The clocktower is, unsurprisingly, a series of elongated cubes, one on top of the other, with high ceilings and a ladder in one corner leading to the next one up.
The rooms have an appeal hard to articulate, but they provide, for instance, a perfect space to watch, unseen, the activity below.
Level one, a little more than 2 m wide, can be seen in the full tower photograph (above, right) with thin, arched windows just above the guttering of the roof.
It also also sported the first, sole graffiti; "R Milligan, 1930" written in shaky pen.
Up more wooden steps came level two, a similar room, but this time with two quatrefoil window apertures in each wall, covered with mesh to keep the birds out.
From that height the view across the Leith to the science buildings, and to the area behind the clocktower, is opening up appealingly.
More steps lead to the reason for the tower - the clock.
Like all larger clocks in the city, the university clock has the most delicate of ticks and tocks for such a large beast.
A small plastic bottle of CX motor oil and an oily rag sitting in the housing speak of the maintenance folk who must make up the majority of the few visitors this high.
There is of course one more level - up to the very top, whence the bells peal - or pealeth, perhaps.
The stairs are negotiated one person at a time, due to their slightly alarming, wobbly nature.
At the top, it is possible to push one's head through the manhole and, gripping on for dear life, view five bells, three small and two bigger.
The clock room has the most graffiti, and Ned Willet and Ian Darcy might well have some explaining to do as to what they were doing there during the registry occupation in the mid-1990s - and why they thought it necessary to record their names for posterity.
University of Otago Registry Building, or Clocktower Building
• Built using Leith Valley basalt and Oamaru stone, with a foundation of Port Chalmers breccia.
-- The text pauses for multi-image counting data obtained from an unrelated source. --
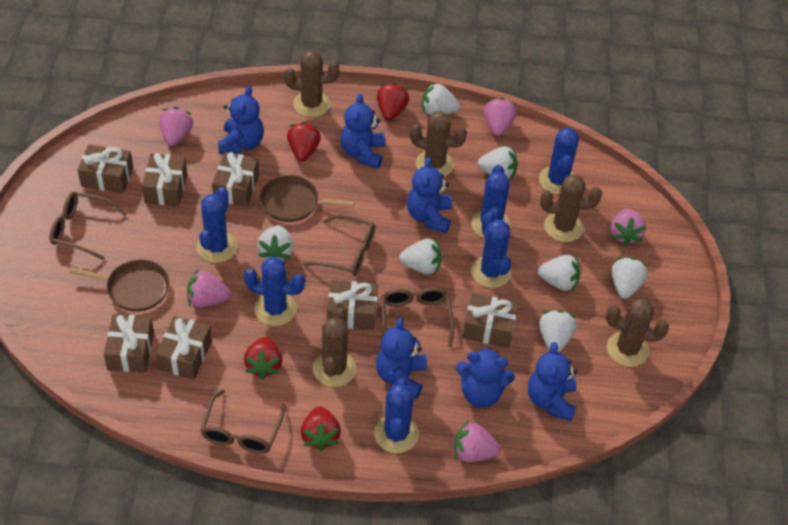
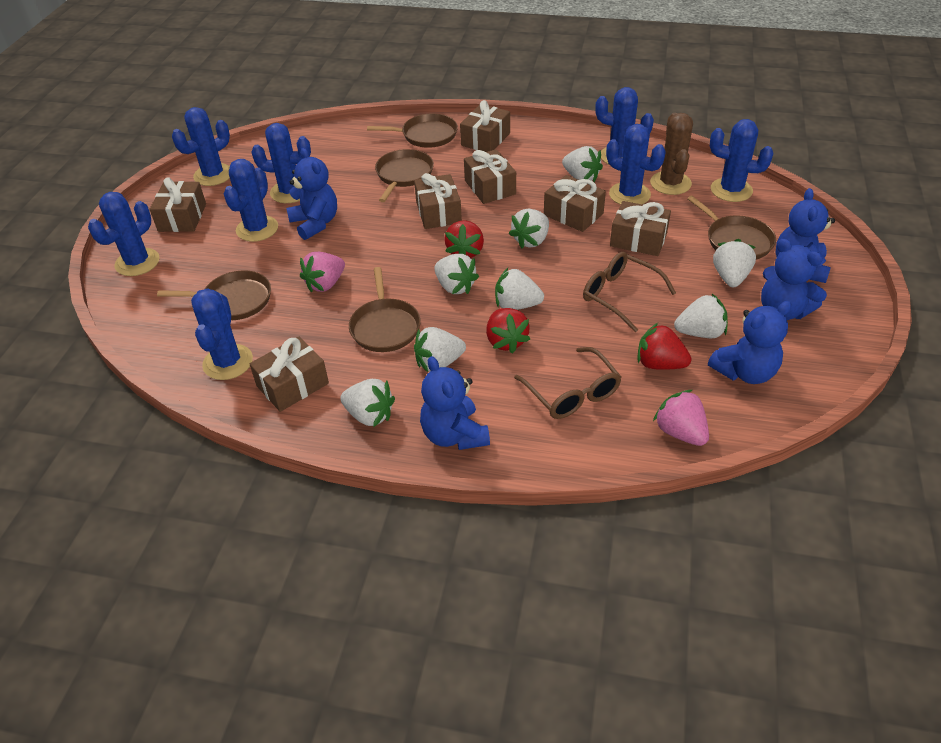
blue cactus: 6 -> 8
blue teddy bear: 6 -> 5
brown cactus: 5 -> 1
brown glasses: 4 -> 2
brown pan: 2 -> 5
pink strawberry: 5 -> 2
red strawberry: 4 -> 3
white strawberry: 7 -> 8

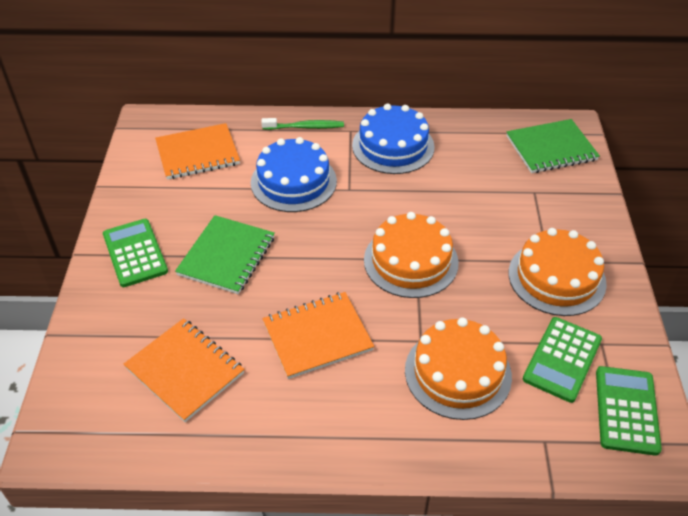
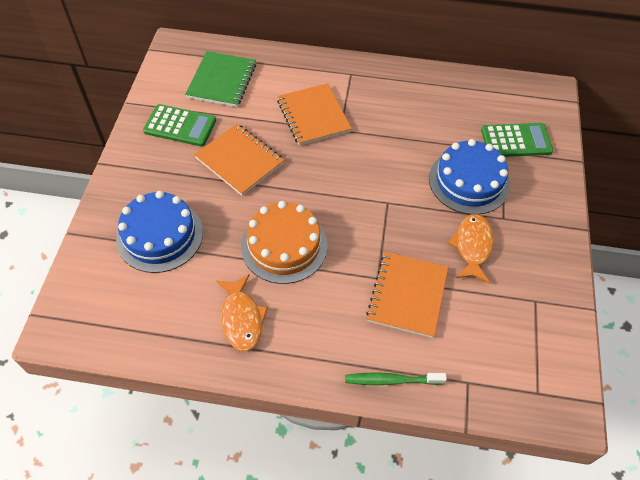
green calculator: 3 -> 2
green notebook: 2 -> 1
orange cake: 3 -> 1
orange fish: 0 -> 2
• Features early use of local basalt on a dramatic and large scale.
• Building houses administrative centre and office of the vice-chancellor.
• Category one listing with the New Zealand Historic Places Trust.
• Completed: 1879.
• Designed and re-designed by Maxwell Bury (1825-1912) and Edmund Anscombe (1874-1948) between the 1870s and the 1920s.
• Tower was "blind" until 1930s, when university council member and local politician Thomas Sidey paid for clock to be installed.